Actually this part of the structure did not seem much damaged, except that everything, floor and walls and even ceiling, looked soggy when the light hit it, and the bitter smell of smoke had saturated everything, and still retained an almost choking strength.
Touching his companion’s arm
, Andy whispered: “So where the hell is Dickon now? Did he really come in here?”
“He must have. He can’t have gone far.” But Dolores no longer sounded completely convinced.
Groping his way to a doorway, Andy put his head through, and thought he saw movement, a room away. “Dickon?” he called in a soft voice. But there was no answer, and the movement was not repeated.

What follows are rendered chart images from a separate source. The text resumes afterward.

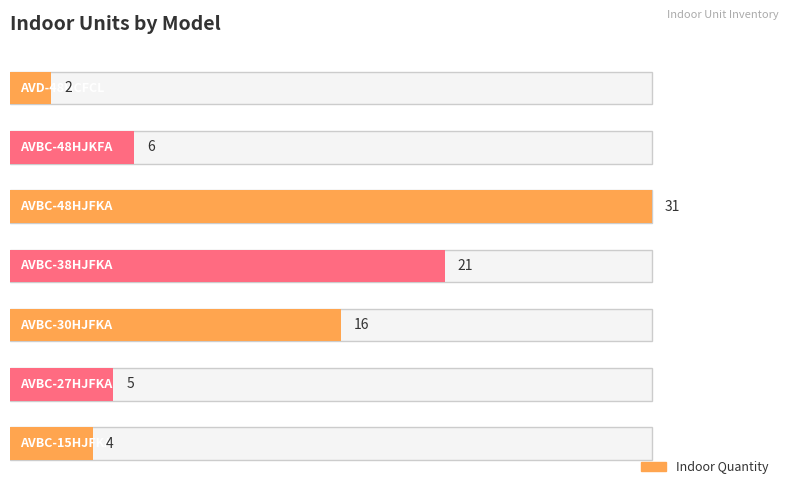

What is the sum of all values?

85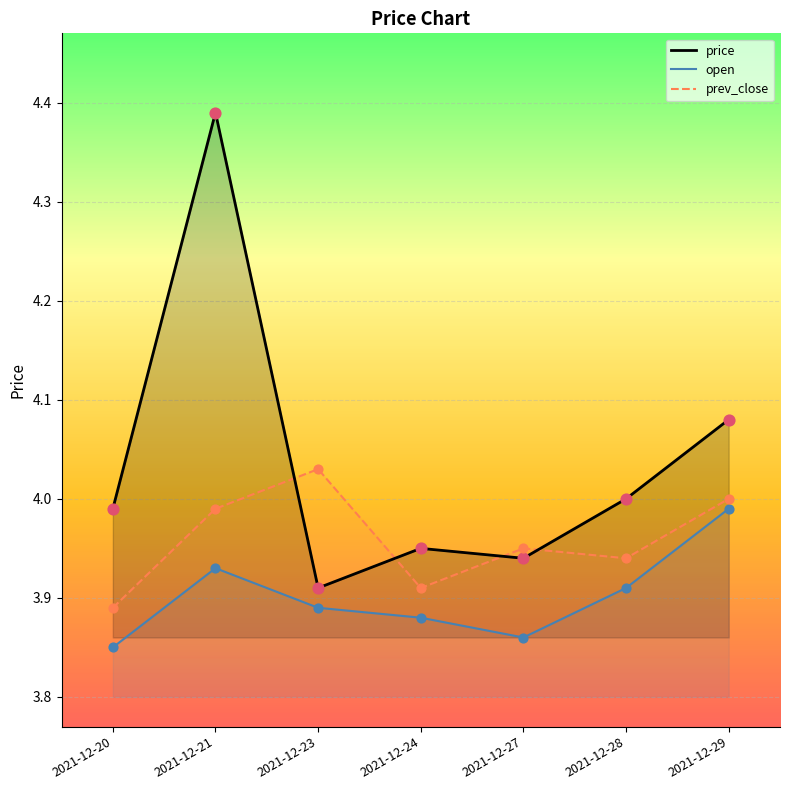

Which series has the largest total across all categories?

price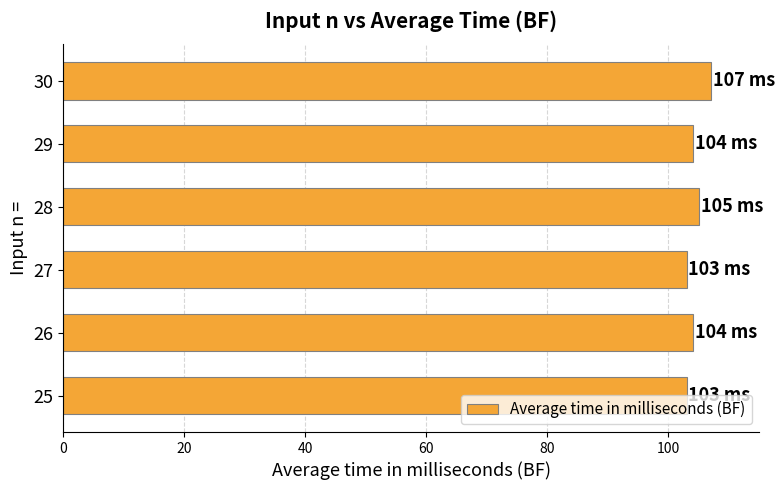

What is the sum of all values?

626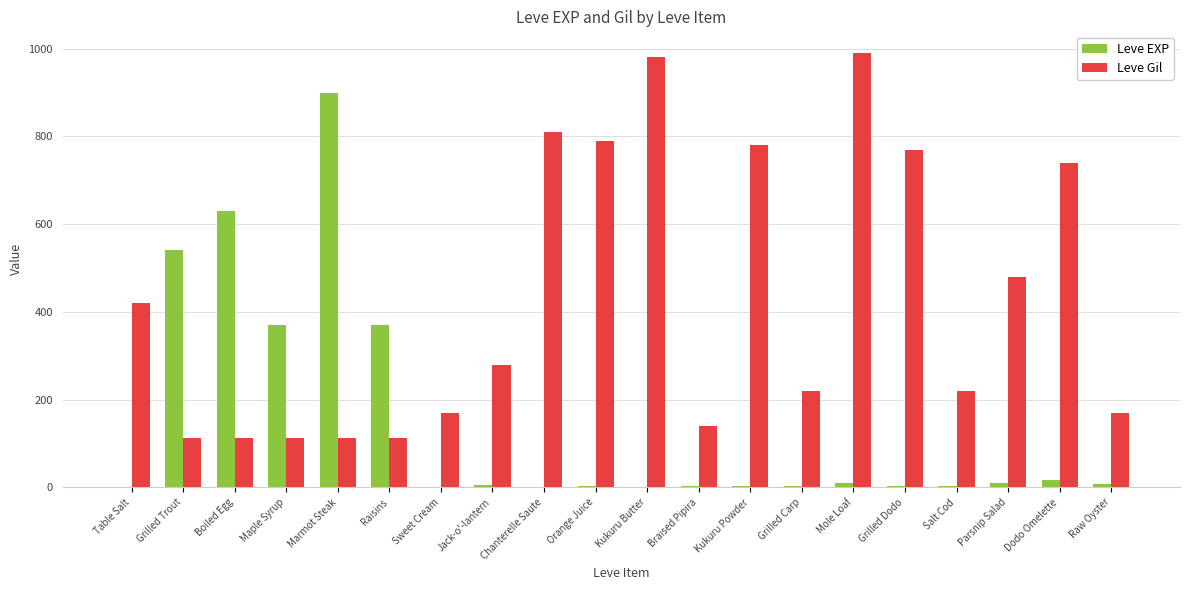

Which series has the widest spread of values?

Leve EXP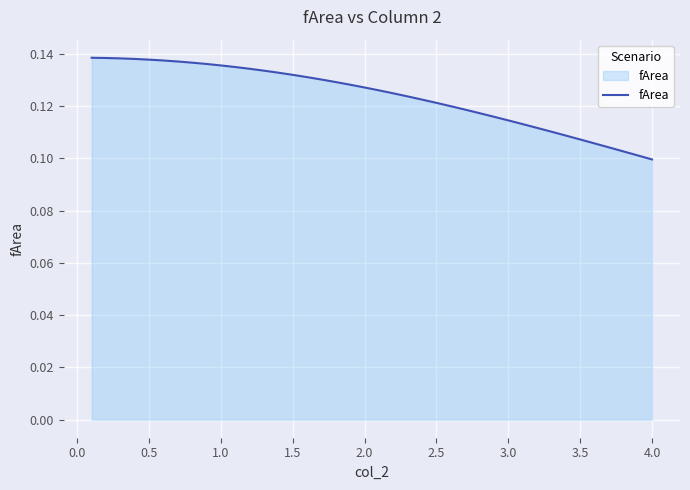

What is the greatest value displayed?

0.1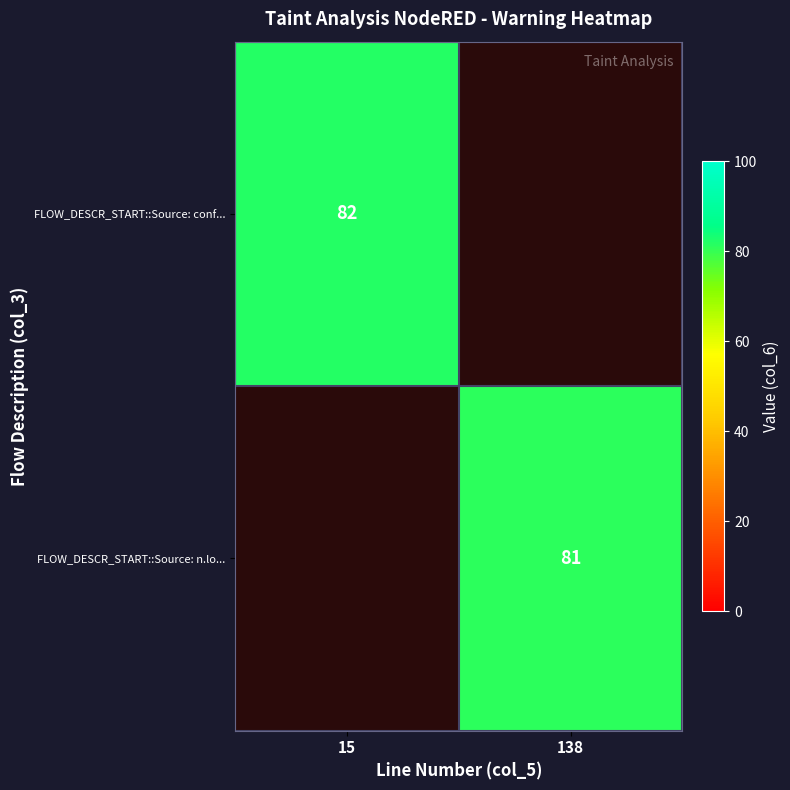

Is it true that FLOW_DESCR_START::Source: n.lo... equals 131 at 138?

False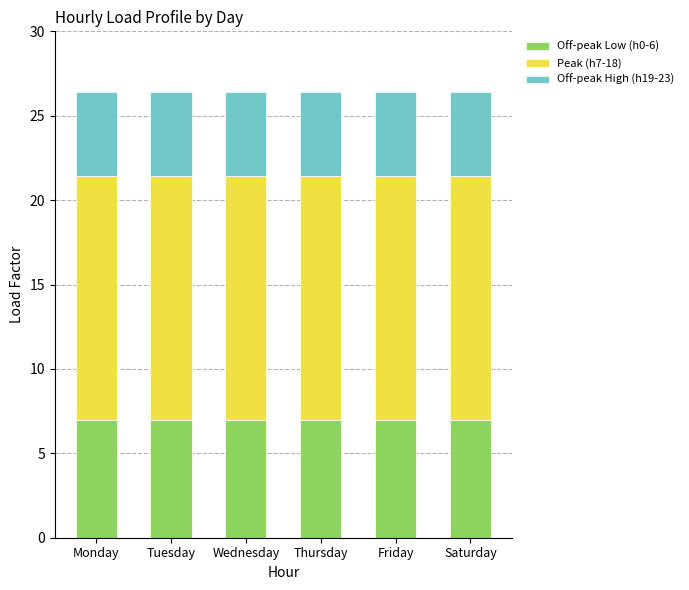

What is the total value across all series at Monday?

26.4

When he went through the doorway, the surface beneath his feet threatened to give way. Hastily he backed up a step, muttering: “Watch out, this floor is treacherous.”
Dolly, having the flashlight, naturally assumed the lead. They were in a hallway now, going in the opposite direction from Andy’s doorway. In the darkness he could hear water dripping in several places, each with its own separate rhythm. Doubtless the water was coming from persistent fire-hose puddles or broken plumbing, somewhere on the second or third floor. Each drop made an echoing, almost metallic sound as it landed in the flooded basement.
Dickon had been right about the extent of the damage; once you were inside it was easy to see there had been plenty. Some of the interior walls were charred, and others were leaning crazily.
Exchanging warnings about the floor, the two explorers made their way slowly forward, Dolly still a step ahead. In another minute they had come to the edge of a kind of crater, where they stood looking down into what had been a basement. Pools of deep mud rimmed a miniature lake, created by fire hoses or broken pipes. Jaggedly splintered two-by-fours, showing where some interior walls had broken down, projected menacingly upward.
“Let’s be very careful here,” he murmured. It would be murderous to fall on one of those impaling stakes.
No telling how deep the water was down there; the tiny beam of Dolly’s small flashlight bounced off the black and glittering surface of still water, then seemed to disappear.
Then the searching light beam found the gleam of glass. “Look at that,” Dolly commented. “And that.”